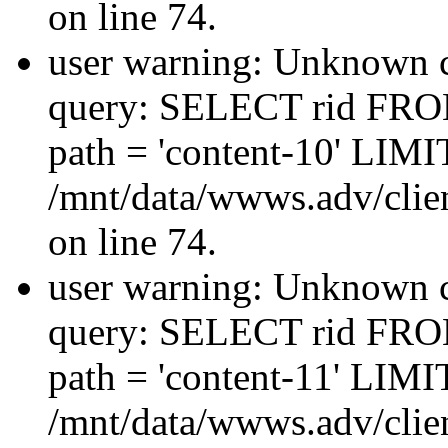
on line 74.
user warning: Unknown co
query: SELECT rid FRO
path = 'content-10' LIMIT
/mnt/data/wwws.adv/clien
on line 74.
user warning: Unknown co
query: SELECT rid FRO
path = 'content-11' LIMIT
/mnt/data/wwws.adv/clien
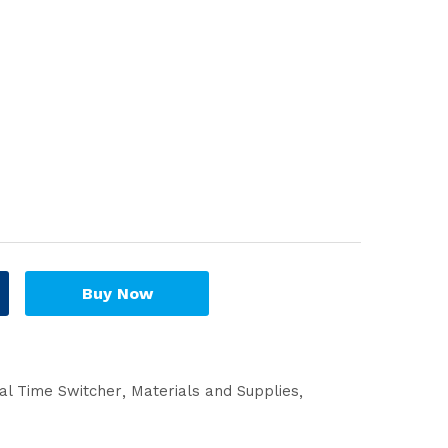
Buy Now
cal Time Switcher
Materials and Supplies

> _Job item_
An exact copy of the entries above is required, with the pictures left out.

> _Task response_
on line 74.
user warning: Unknown co
query: SELECT rid FRO
path = 'content-10' LIMIT
/mnt/data/wwws.adv/clien
on line 74.
user warning: Unknown co
query: SELECT rid FRO
path = 'content-11' LIMIT
/mnt/data/wwws.adv/clien
Buy Now
cal Time Switcher
Materials and Supplies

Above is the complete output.